## RECORDS FOR PROCESSING
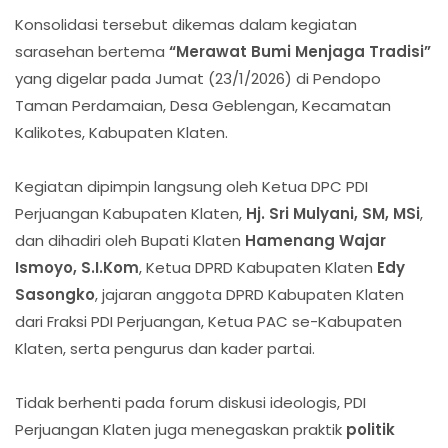
Konsolidasi tersebut dikemas dalam kegiatan
sarasehan bertema
“Merawat Bumi Menjaga Tradisi”
yang digelar pada Jumat (23/1/2026) di Pendopo
Taman Perdamaian, Desa Geblengan, Kecamatan
Kalikotes, Kabupaten Klaten.
Kegiatan dipimpin langsung oleh Ketua DPC PDI
Perjuangan Kabupaten Klaten,
Hj. Sri Mulyani, SM, MSi
,
dan dihadiri oleh Bupati Klaten
Hamenang Wajar
Ismoyo, S.I.Kom
, Ketua DPRD Kabupaten Klaten
Edy
Sasongko
, jajaran anggota DPRD Kabupaten Klaten
dari Fraksi PDI Perjuangan, Ketua PAC se-Kabupaten
Klaten, serta pengurus dan kader partai.
Tidak berhenti pada forum diskusi ideologis, PDI
Perjuangan Klaten juga menegaskan praktik
politik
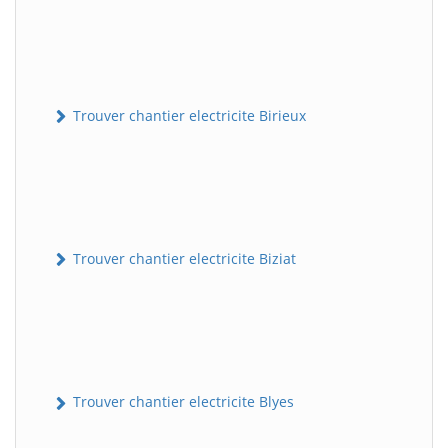
Trouver chantier electricite Birieux
Trouver chantier electricite Biziat
Trouver chantier electricite Blyes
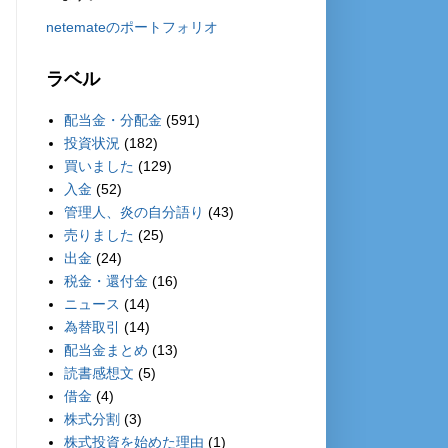
netemateのポートフォリオ
ラベル
配当金・分配金
(591)
投資状況
(182)
買いました
(129)
入金
(52)
管理人、炎の自分語り
(43)
売りました
(25)
出金
(24)
税金・還付金
(16)
ニュース
(14)
為替取引
(14)
配当金まとめ
(13)
読書感想文
(5)
借金
(4)
株式分割
(3)
株式投資を始めた理由
(1)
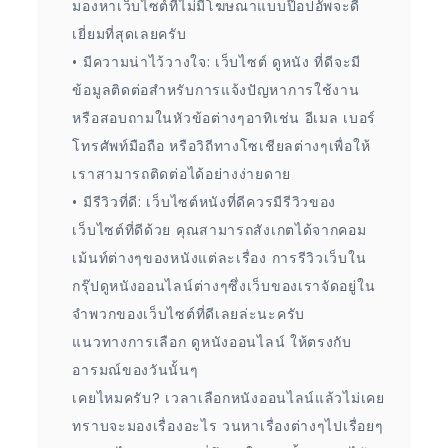
มองหาเว็บไซต์ที่ไม่มีโฆษณาแบบป๊อปอัพจะดี
เยี่ยมที่สุดเลยครับ
• มีความน่าไว้วางใจ: เว็บไซต์ ดูหนัง ที่ดีจะมี
ข้อมูลติดต่อสำหรับการแจ้งปัญหาการใช้งาน
หรือสอบถามในหัวข้อต่างๆอาทิเช่น อีเมล เบอร์
โทรศัพท์มือถือ หรือวิถีทางโซเชียลต่างๆเพื่อให้
เราสามารถติดต่อได้อย่างง่ายดาย
• มีรีวิวที่ดี: เว็บไซต์หนังที่ดีควรมีรีวิวของ
เว็บไซต์ที่ดีด้วย คุณสามารถสังเกตได้จากคอม
เม้นท์ต่างๆของหนังแต่ละเรื่อง การรีวิวเว็บใน
กรุ๊ปดูหนังออนไลน์ต่างๆซึ่งเว็บของเราจัดอยู่ใน
จำพวกของเว็บไซต์ที่ดีเลยล่ะนะครับ
แนวทางการเลือก ดูหนังออนไลน์ ให้ตรงกับ
อารมณ์ของวันนั้นๆ
เคยไหมครับ? เวลาเลือกหนังออนไลน์แล้วไม่เคย
ทราบจะมองเรื่องอะไร วนหาเรื่องต่างๆไปเรื่อยๆ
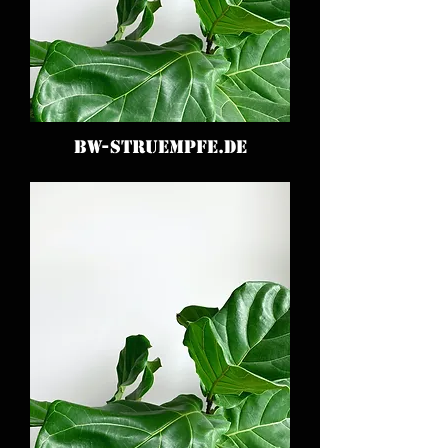
BW-STRUEMPFE.DE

## ASSIGNED TASK
Copy exactly, please, the lines that run from the line holding "จำพวกของเว็บไซต์ที่ดีเลยล่ะนะครับ" through the closing line of the material above, omitting every picture.

## EXPECTED OUTPUT
จำพวกของเว็บไซต์ที่ดีเลยล่ะนะครับ
แนวทางการเลือก ดูหนังออนไลน์ ให้ตรงกับ
อารมณ์ของวันนั้นๆ
เคยไหมครับ? เวลาเลือกหนังออนไลน์แล้วไม่เคย
ทราบจะมองเรื่องอะไร วนหาเรื่องต่างๆไปเรื่อยๆ
BW-STRUEMPFE.DE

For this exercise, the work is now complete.